At first, though intrigued, I did not know any of the nomenclature, how it was determined if the winning team scored one or two or more points, or what the "hammer" was that the announcers were making such a big deal about. (It's the last of the total of 16 rocks delivered and gives the team that has and delivers it a decided scoring advantage). I also had no idea what "ends" were (apparently they are like baseball innings or bowling frames) nor how many of them constituted a full game (10, plus extra ends, again like baseball, if the score is tied after 10).

More than anything else I had no idea what all the frantic brushing was about, an energetic, strangely domestic-seeming activity fastidiously carried out by at least two team members who clear the path of "pebbles" (water beads on the ice) toward the button ahead of the slowing curling rock. Curling, get it? Hence the name of the game. And a game it is as well as a sport.

The curling, or slow spin imparted to the rock by the deliverer is not for aesthetics. As I found myself getting more and more drawn into the sport ("addicted" is only a slightly exaggerated way of describing my condition--I confess to spending hours every day transfixed in front of the TV screen), I realized that the spin, or curl, enables it to trace a curved path along the ice and thus, if done with great skill--and this includes the brushing--causes it to thread its way toward the center of the house by skirting around other rocks already delivered that remain on the ice and block access to the button.

By the second week of my curling obsession I began to understand some of the strategy and subtler techniques. I even heard curling compared to chess: a team knowing it has the hammer (or doesn't), knowing they and their opponents have eight rocks each in an end, anticipating how two or three or even four rocks ahead might be delivered, deliver their own in a pattern and "weight" (speed) that takes these possibilities into consideration.
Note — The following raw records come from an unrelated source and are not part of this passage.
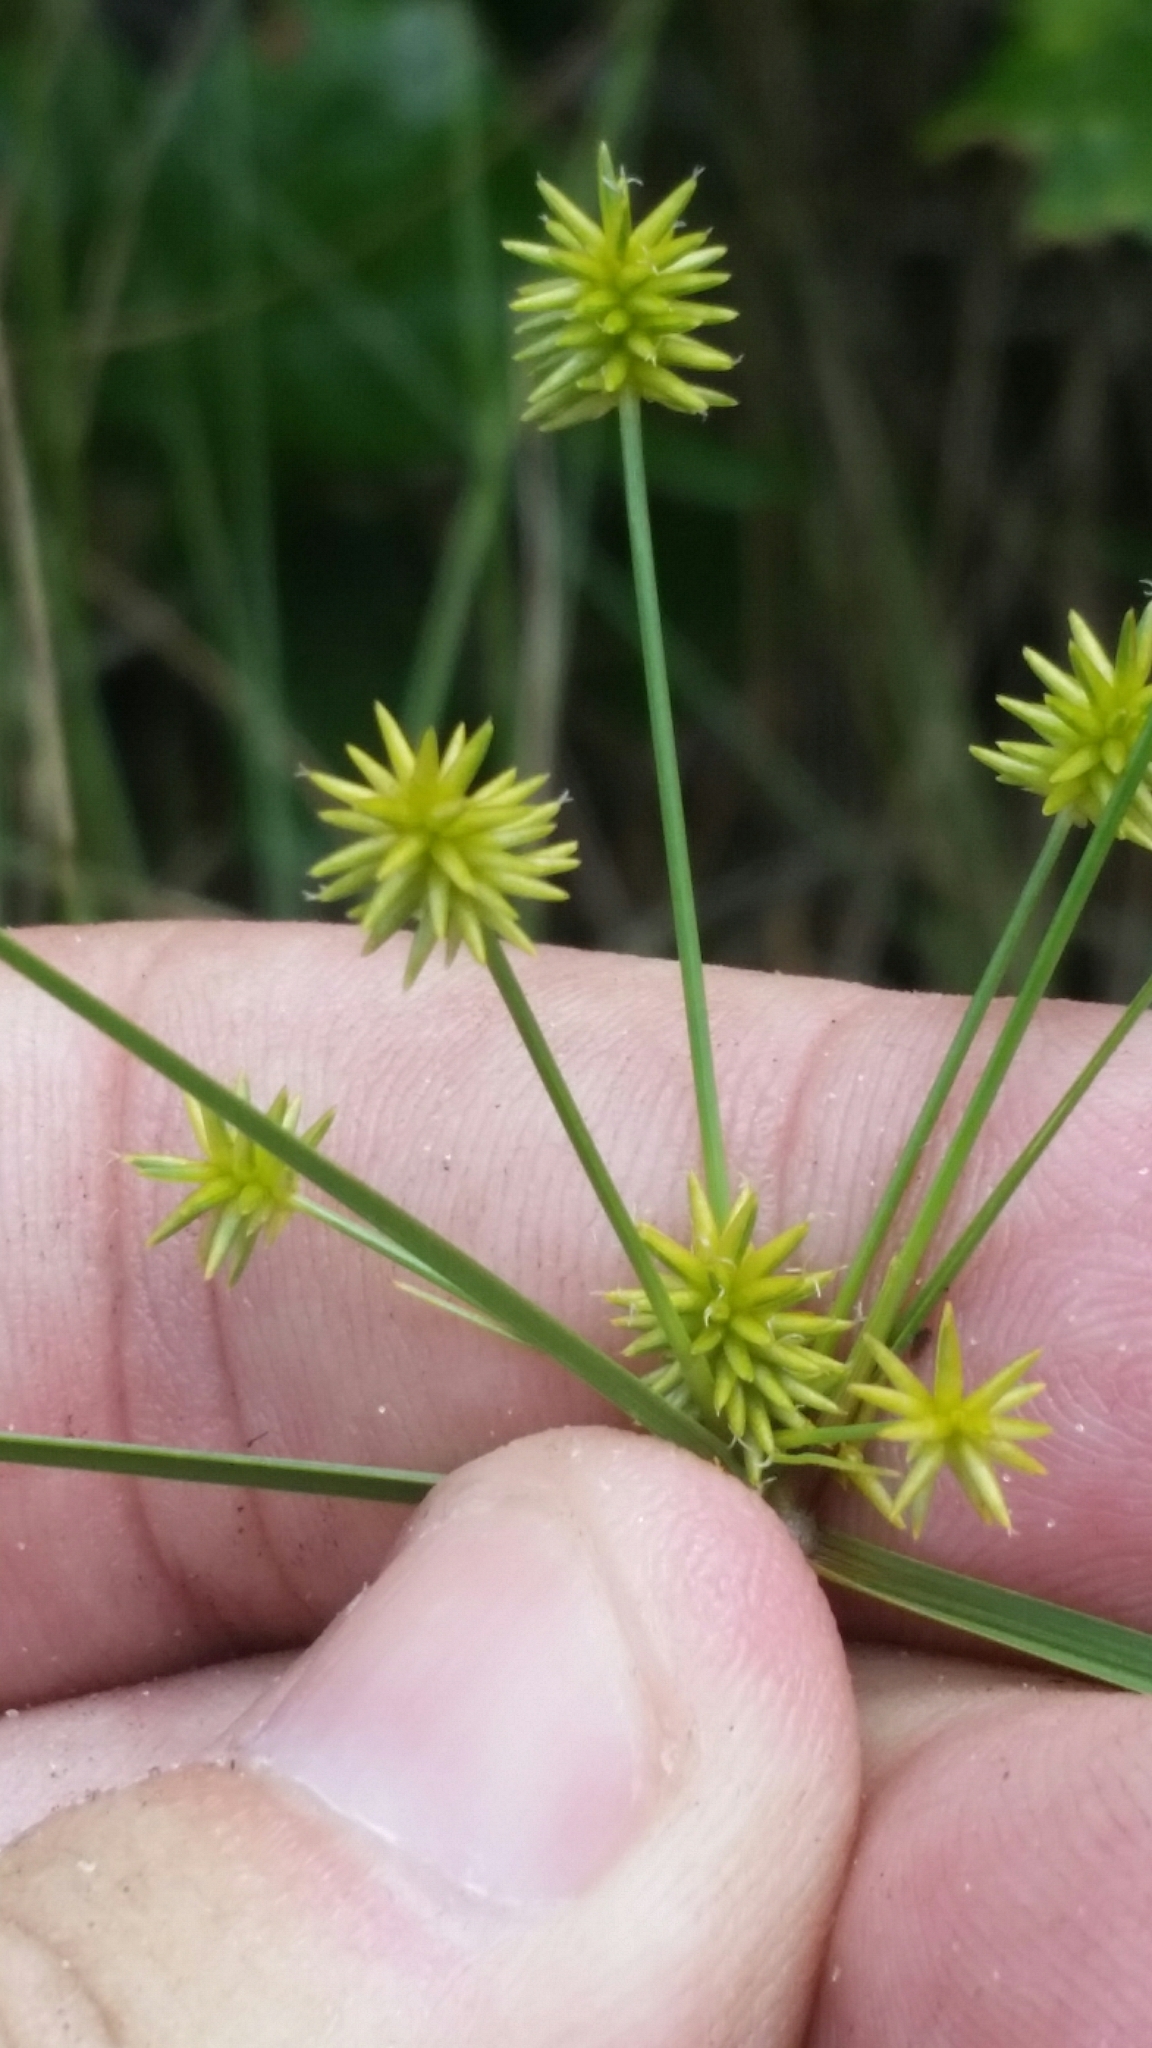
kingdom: Plantae
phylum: Tracheophyta
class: Liliopsida
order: Poales
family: Cyperaceae
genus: Cyperus
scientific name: Cyperus retrorsus
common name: Pinebarren flat sedge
And this strategy very much includes directing one's rocks toward those of the other team where, forgive me, shuffleboard-like, a carefully-delivered rock is able to knock an opponent's away from the button via a basic law of physics--the law of equal-and-opposite reaction where an opponent's rock or two or even three, in a sort of chain reaction, is blasted away and yours, stopped short in its track by the collision because or the transfer of momentum from your rock to theirs, remains where it took place close to the button. These double- or triple- "take-outs" as they are called are, well, magnificent.
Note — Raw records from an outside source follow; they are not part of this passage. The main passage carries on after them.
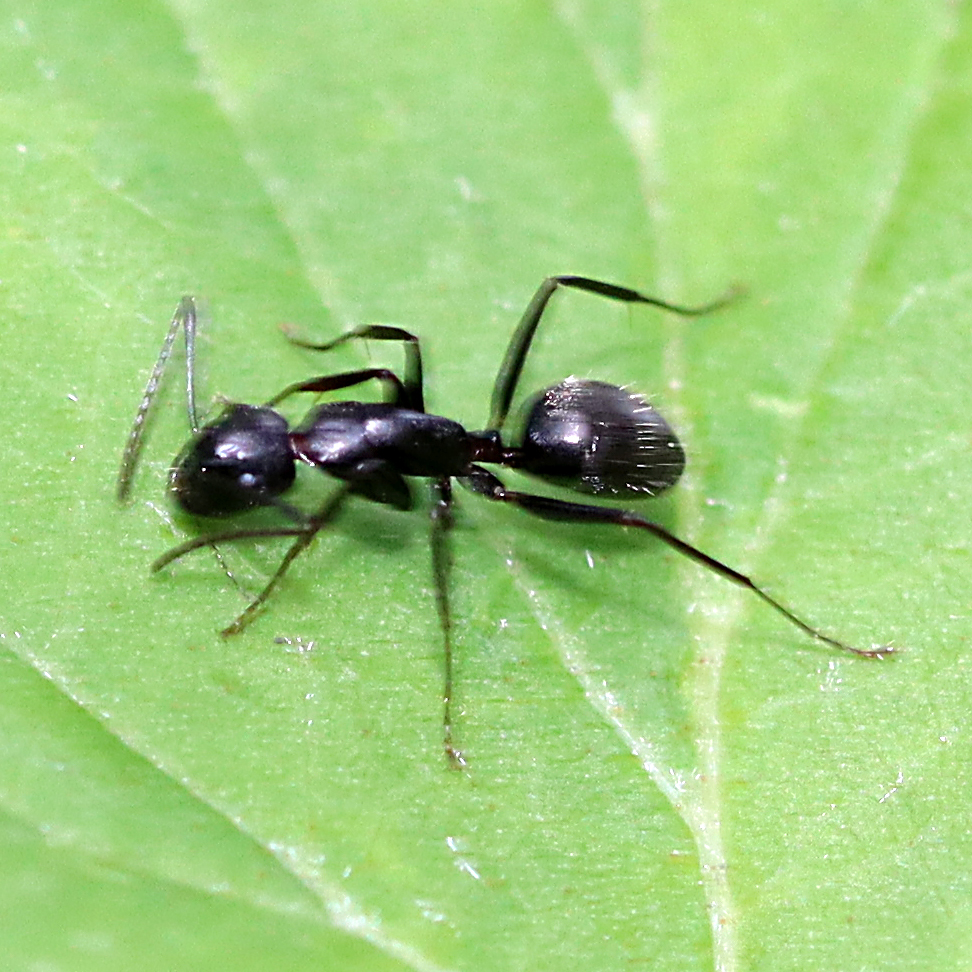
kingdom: Animalia
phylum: Arthropoda
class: Insecta
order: Hymenoptera
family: Formicidae
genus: Camponotus
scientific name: Camponotus pennsylvanicus
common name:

And they are as exciting to a curling-crazed fan such as I now am as the four-man bobsled, the downhill, the half-pipe, hockey, the luge, Nordic combined, or the skeleton (don't ask).
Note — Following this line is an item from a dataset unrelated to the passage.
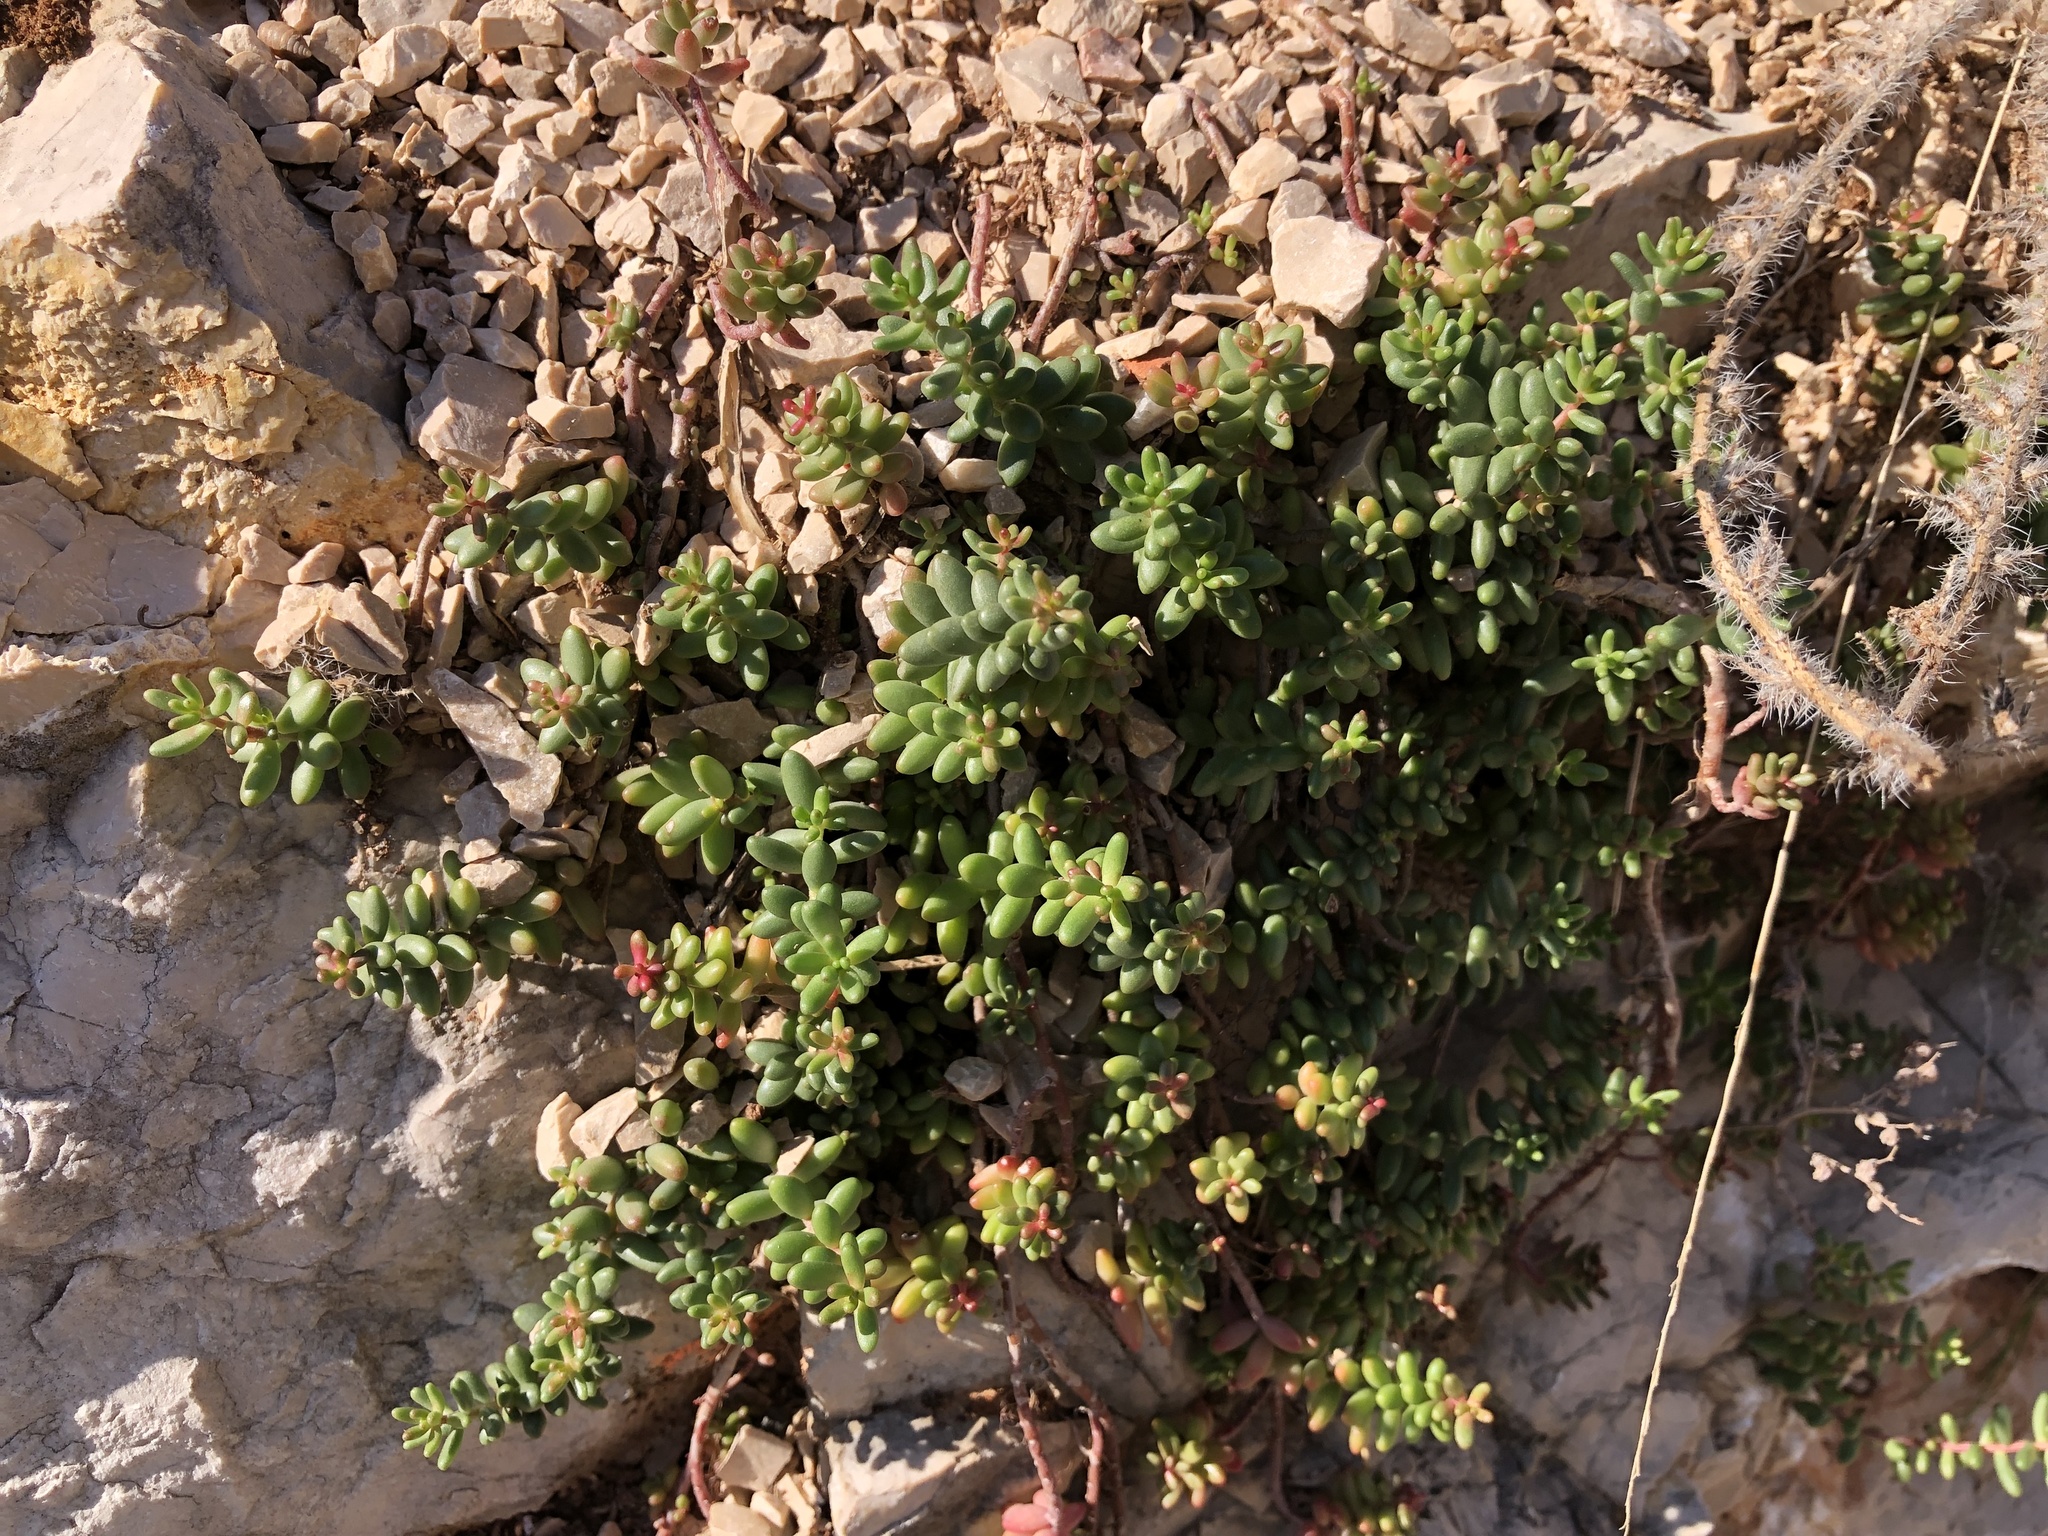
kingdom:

I even did a little reading about the history of curling; and the old English Lit major in me loved learning that it originated in Scotland in the mid 16th century and that at first it involved sliding naturally-formed river rocks across the many frozen lochs and ponds of the late Middle Ages. I even learned that the best granite for fabricating rocks, ailsite granite, continues to be Scottish, from Ailsa Craig off the Ayshire coast, but that environmental concerns have nearly halted its quarrying. This so upset me that I am considering giving up my membership in the Sierra Club.

But there was one little hiccup, admittedly a silly one, that nearly spoiled of my daily fun. From the attached New York Times article I learned that many Wall Streeters also became attached to curling. Thus my bit of upset--I didn't entirely like being associated in this or any other way with these guys who brought us the Great Recession.

They got hooked in part because CNBC, the financial network most of them watch during the day, for the past two weeks preempted much of its normal programming to expand NBC's Olympic coverage.

And curling more than any other sport was broadcast in place of Squawk Box, Power Lunch, and the Closing Bell. And so, instead of Maria Bartiromo, they got to know and look in on the captains of the Canadian and U.S teams--"Skip" for "skipper" (that's what they call them) Kevin Martin and "Skip" John Shuster.

Maria's back now and though I like to check her out every day, I do miss seeing the Kevin Martin and his teammates taking on the world. So successfully, in fact, that they took home the gold.